Monday, Jan. 28, 1991

From the Publisher

In this first major war of the computer age, journalists are as dependent on their software as on their wits, and the possibility that a modem will eat their copy lurks as menacingly as a bomb threat. Fortunately, TIME has Hope. As technology manager for the magazine's news service, Hope Almash is the link between correspondents in the field and editors in New York City. Says Almash: "Our correspondents are expected to report and write great stories, then have the wizardry to send them in. These are quite different skills. Some of our people, especially the younger ones, are computer friendly. Others need the occasional hand holding."

As the allied offensive erupted, TIME's chief of correspondents, John F. Stacks, was back home from Baghdad, and 10 correspondents and nine photographers from the magazine were fully deployed in nine locations across the region. All the correspondents have relied on Almash to assist them with communications problems in filing. When correspondent Scott MacLeod, who had been in Baghdad with Stacks, tried sending a file over the special phone line he had set up at his base in Amman, Jordan, he got music on a local radio station instead of an encouraging dial tone. A call to Almash, and a reconnoiter of his hotel's communications center, solved the problem. Special correspondent Michael Kramer, TIME's insider on the Kuwaiti government-in- exile, headed toward the gulf through London, with Almash tracking him as closely as a defensive back covers a wide receiver.

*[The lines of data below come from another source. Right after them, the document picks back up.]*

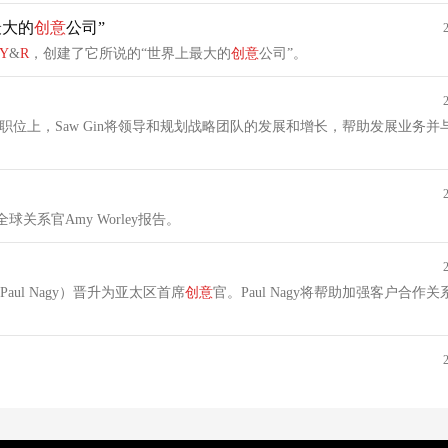
上最大的
创意
公司”
Y
&
R
，创建了它所说的“世界上最大的
创意
公司”。
她的新职位上，Saw Gin将领导和规划战略团队的发展和增长，帮助发展业务
系官Amy Worley报告。
aul Nagy）晋升为亚太区首席
创意
官。Paul Nagy将帮助加强客户合作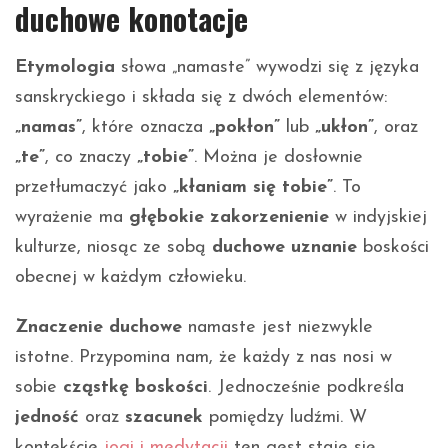
duchowe konotacje
Etymologia
słowa „namaste” wywodzi się z języka
sanskryckiego i składa się z dwóch elementów:
„namas”
, które oznacza
„pokłon”
lub
„ukłon”
, oraz
„te”
, co znaczy
„tobie”
. Można je dosłownie
przetłumaczyć jako
„kłaniam się tobie”
. To
wyrażenie ma
głębokie zakorzenienie
w indyjskiej
kulturze, niosąc ze sobą
duchowe uznanie
boskości
obecnej w każdym człowieku.
Znaczenie duchowe
namaste jest niezwykle
istotne. Przypomina nam, że każdy z nas nosi w
sobie
cząstkę boskości
. Jednocześnie podkreśla
jedność
oraz
szacunek
pomiędzy ludźmi. W
kontekście
jogi i medytacji
ten gest staje się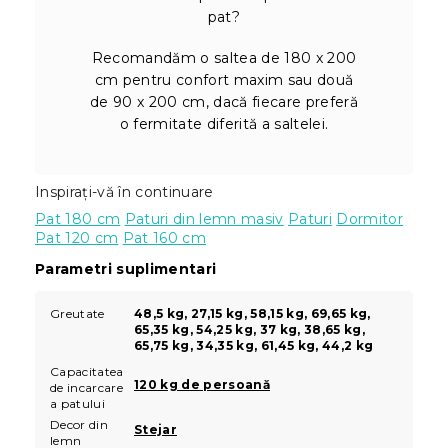
pat?
Recomandăm o saltea de 180 x 200
cm pentru confort maxim sau două
de 90 x 200 cm, dacă fiecare preferă
o fermitate diferită a saltelei.
Inspirați-vă în continuare
Pat 180 cm
Paturi din lemn masiv
Paturi
Dormitor
Pat 120 cm
Pat 160 cm
Parametri suplimentari
Greutate
48,5 kg, 27,15 kg, 58,15 kg, 69,65 kg,
65,35 kg, 54,25 kg, 37 kg, 38,65 kg,
65,75 kg, 34,35 kg, 61,45 kg, 44,2 kg
Capacitatea
120 kg de persoană
de incarcare
a patului
Decor din
Stejar
lemn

Communications dwindle to a minor concern in wartime for correspondents who find themselves sharing fear and hardship with the citizens of the countries they cover. When air-raid sirens howled Thursday night, Jerusalem bureau chief Jon Hull and his wife Judy donned gas masks, moved to a sealed room, then quickly placed their 15-month-old son Dylan in a small plastic tent designed to protect infants from chemical poisons. As Dylan howled in protest, Jon got on the phone to find out more about the Scud missiles that were falling on Israel and to advise us in New York City. It was a reminder for us all that war is composed of human experiences, and they are not often pleasant.